| Task set |
1. Write out the stretch of the AI copywriting piece from "Legit copywriters, the" through "Better ask Google.", verbatim.
2. Reproduce, unchanged, the stretch of the listing from the line containing "family: Araliaceae" through the line containing "scientific name: Rattus norvegicus", both ends included.

>> Begin Page excerpt

Legit copywriters, the type who have lungs and have to eat and stuff, have been up in arms about AI content generation. After all, this kit is taking aim directly at their livelihoods, offering a cheaper and more convenient option to content-hungry websites and digital marketers. Like the Luddites of old, they've been ready to smash the looms - if only there were actually looms and not just a load of code floating around in the untouchable "cloud" somewhere. But, are they just the old guard refusing the make way for the new?
https://www.youtube.com/watch?v=C7tQSRR0Ank
Is Human Copy Writing Dead? Better ask Google.
Personally, I've been pretty skeptical about AI content generation for a long time but that is changing. We are at a stage where AI already produces passable content and it is improving all the time. Eventually, there is little doubt that it will be able to replicate or replace human copywriting for basic topics using reference material. There is even evidence that AI can be used to generate fiction, given sufficient input data, although the output there is of a significantly... lower quality. Imagination and originality are, for now at least, out of the reach of artificial intelligence. Phew.
So, is that it? Is it game over for copywriters? Well... no. Riding over the horizon is a most unlikely savior.
Google.
The Man from Google, He Say "No"

>> End Page excerpt
>> Begin Entries provided

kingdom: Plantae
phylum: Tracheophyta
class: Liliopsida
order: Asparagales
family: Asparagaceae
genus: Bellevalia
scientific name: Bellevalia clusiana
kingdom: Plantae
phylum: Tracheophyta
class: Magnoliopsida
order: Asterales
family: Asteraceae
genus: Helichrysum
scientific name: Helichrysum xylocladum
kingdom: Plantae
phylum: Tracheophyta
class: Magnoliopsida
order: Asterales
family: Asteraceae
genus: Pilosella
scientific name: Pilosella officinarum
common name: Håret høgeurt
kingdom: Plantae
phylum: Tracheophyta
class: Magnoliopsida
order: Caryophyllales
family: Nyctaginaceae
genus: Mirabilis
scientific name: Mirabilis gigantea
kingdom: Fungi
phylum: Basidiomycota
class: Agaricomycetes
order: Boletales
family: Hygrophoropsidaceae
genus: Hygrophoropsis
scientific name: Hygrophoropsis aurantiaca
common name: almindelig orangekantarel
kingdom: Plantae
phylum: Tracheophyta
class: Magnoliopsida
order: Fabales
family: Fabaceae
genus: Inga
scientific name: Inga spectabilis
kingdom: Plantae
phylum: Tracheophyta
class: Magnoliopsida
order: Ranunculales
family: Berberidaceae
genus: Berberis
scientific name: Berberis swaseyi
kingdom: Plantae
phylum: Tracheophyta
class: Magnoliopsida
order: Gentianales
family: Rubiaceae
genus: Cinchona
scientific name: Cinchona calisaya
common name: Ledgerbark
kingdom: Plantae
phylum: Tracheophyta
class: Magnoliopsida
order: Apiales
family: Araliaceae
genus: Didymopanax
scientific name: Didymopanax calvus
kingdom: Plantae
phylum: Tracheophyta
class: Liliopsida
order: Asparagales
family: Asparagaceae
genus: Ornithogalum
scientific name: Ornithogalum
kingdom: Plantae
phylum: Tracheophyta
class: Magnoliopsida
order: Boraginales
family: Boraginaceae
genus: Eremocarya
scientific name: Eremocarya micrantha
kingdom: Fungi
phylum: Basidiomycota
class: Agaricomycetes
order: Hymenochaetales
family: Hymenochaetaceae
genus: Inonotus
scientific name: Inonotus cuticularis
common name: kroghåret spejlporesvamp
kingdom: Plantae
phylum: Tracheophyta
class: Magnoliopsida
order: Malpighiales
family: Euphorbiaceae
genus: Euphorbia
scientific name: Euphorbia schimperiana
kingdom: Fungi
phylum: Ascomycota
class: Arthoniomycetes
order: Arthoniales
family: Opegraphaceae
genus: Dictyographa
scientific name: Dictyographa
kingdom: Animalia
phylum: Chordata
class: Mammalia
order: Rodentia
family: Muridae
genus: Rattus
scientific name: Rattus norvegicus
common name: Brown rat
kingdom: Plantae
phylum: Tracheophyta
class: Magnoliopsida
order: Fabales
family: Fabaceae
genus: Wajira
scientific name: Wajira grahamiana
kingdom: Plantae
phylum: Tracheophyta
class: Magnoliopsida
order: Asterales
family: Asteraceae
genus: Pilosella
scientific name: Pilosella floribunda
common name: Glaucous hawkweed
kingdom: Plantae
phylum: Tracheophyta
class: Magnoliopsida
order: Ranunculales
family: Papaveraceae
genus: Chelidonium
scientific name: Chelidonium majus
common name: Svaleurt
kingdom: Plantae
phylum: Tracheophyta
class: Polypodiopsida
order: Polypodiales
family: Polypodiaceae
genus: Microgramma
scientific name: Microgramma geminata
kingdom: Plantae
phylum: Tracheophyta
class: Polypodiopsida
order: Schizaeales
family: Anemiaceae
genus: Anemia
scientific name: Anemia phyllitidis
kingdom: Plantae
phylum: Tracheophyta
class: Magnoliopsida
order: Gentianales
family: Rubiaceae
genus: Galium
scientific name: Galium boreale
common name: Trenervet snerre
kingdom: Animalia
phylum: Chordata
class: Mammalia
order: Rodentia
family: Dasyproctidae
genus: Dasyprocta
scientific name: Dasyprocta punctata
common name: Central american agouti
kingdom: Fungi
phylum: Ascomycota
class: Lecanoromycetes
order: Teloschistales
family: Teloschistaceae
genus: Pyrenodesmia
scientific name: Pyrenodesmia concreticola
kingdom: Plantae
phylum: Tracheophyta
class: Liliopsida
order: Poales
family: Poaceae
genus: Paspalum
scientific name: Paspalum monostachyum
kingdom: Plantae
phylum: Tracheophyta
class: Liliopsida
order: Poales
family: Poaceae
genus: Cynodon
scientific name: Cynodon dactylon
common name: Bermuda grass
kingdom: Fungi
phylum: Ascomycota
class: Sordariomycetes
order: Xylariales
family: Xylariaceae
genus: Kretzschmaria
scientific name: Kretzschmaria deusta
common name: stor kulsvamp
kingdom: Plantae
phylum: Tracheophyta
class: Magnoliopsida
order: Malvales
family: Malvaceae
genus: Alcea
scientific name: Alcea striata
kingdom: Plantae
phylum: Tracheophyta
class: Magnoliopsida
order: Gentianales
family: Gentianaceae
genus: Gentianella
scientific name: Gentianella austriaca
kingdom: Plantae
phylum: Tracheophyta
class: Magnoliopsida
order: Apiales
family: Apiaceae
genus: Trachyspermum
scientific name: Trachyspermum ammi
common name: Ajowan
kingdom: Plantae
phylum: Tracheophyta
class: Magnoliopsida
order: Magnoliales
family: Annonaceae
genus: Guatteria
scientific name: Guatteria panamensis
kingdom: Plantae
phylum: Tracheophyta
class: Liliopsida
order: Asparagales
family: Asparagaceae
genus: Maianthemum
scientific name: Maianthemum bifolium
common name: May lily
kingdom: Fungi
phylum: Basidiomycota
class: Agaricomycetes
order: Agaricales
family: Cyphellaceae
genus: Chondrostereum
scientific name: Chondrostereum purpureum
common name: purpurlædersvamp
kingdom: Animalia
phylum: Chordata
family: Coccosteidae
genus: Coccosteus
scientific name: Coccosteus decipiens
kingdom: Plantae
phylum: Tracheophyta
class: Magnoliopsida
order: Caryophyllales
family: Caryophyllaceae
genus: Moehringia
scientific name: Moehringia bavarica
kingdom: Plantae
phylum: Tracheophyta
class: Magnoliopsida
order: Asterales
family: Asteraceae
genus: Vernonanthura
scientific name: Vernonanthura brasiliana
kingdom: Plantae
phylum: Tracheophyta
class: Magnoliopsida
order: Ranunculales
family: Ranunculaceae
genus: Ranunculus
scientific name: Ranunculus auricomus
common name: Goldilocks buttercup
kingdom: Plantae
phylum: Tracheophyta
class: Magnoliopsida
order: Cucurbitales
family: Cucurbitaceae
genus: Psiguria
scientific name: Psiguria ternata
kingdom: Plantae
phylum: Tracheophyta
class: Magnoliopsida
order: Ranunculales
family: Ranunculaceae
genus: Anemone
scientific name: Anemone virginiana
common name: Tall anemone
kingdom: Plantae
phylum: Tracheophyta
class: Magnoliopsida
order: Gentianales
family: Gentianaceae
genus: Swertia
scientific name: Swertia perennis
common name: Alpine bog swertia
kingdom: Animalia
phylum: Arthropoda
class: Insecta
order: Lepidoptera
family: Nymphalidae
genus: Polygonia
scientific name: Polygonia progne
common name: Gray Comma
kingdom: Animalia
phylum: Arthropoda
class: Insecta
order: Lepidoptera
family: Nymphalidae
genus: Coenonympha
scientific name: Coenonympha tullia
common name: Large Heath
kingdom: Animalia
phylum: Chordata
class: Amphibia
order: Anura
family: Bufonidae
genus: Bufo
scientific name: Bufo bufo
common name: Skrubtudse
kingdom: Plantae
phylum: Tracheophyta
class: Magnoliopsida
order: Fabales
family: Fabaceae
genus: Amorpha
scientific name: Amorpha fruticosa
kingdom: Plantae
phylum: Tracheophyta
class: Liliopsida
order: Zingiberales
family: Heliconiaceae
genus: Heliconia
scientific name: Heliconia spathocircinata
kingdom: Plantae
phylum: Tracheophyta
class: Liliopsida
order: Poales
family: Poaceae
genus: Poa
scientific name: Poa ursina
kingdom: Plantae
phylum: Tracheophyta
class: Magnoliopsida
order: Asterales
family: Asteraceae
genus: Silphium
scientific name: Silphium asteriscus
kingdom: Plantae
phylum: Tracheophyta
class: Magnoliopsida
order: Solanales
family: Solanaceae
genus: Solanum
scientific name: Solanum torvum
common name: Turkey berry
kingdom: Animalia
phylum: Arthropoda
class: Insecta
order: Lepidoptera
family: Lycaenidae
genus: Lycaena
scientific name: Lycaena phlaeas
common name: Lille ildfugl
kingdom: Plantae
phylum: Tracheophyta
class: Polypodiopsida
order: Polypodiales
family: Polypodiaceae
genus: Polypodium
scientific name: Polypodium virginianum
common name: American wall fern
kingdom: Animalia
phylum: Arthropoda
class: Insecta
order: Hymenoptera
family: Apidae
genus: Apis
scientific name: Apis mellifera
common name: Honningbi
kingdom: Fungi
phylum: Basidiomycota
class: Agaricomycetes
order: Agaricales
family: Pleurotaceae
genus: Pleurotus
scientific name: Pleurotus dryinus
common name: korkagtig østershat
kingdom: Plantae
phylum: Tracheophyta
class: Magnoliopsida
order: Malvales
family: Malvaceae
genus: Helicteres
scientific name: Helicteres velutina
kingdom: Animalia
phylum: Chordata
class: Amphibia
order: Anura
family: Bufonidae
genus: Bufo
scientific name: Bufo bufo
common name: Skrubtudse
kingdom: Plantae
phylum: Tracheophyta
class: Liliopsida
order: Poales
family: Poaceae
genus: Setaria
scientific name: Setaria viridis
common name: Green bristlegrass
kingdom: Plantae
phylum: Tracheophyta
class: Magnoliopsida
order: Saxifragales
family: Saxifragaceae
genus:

>> End Entries provided

| Problem solutions |
1.
Legit copywriters, the type who have lungs and have to eat and stuff, have been up in arms about AI content generation. After all, this kit is taking aim directly at their livelihoods, offering a cheaper and more convenient option to content-hungry websites and digital marketers. Like the Luddites of old, they've been ready to smash the looms - if only there were actually looms and not just a load of code floating around in the untouchable "cloud" somewhere. But, are they just the old guard refusing the make way for the new?
https://www.youtube.com/watch?v=C7tQSRR0Ank
Is Human Copy Writing Dead? Better ask Google.

2.
family: Araliaceae
genus: Didymopanax
scientific name: Didymopanax calvus
kingdom: Plantae
phylum: Tracheophyta
class: Liliopsida
order: Asparagales
family: Asparagaceae
genus: Ornithogalum
scientific name: Ornithogalum
kingdom: Plantae
phylum: Tracheophyta
class: Magnoliopsida
order: Boraginales
family: Boraginaceae
genus: Eremocarya
scientific name: Eremocarya micrantha
kingdom: Fungi
phylum: Basidiomycota
class: Agaricomycetes
order: Hymenochaetales
family: Hymenochaetaceae
genus: Inonotus
scientific name: Inonotus cuticularis
common name: kroghåret spejlporesvamp
kingdom: Plantae
phylum: Tracheophyta
class: Magnoliopsida
order: Malpighiales
family: Euphorbiaceae
genus: Euphorbia
scientific name: Euphorbia schimperiana
kingdom: Fungi
phylum: Ascomycota
class: Arthoniomycetes
order: Arthoniales
family: Opegraphaceae
genus: Dictyographa
scientific name: Dictyographa
kingdom: Animalia
phylum: Chordata
class: Mammalia
order: Rodentia
family: Muridae
genus: Rattus
scientific name: Rattus norvegicus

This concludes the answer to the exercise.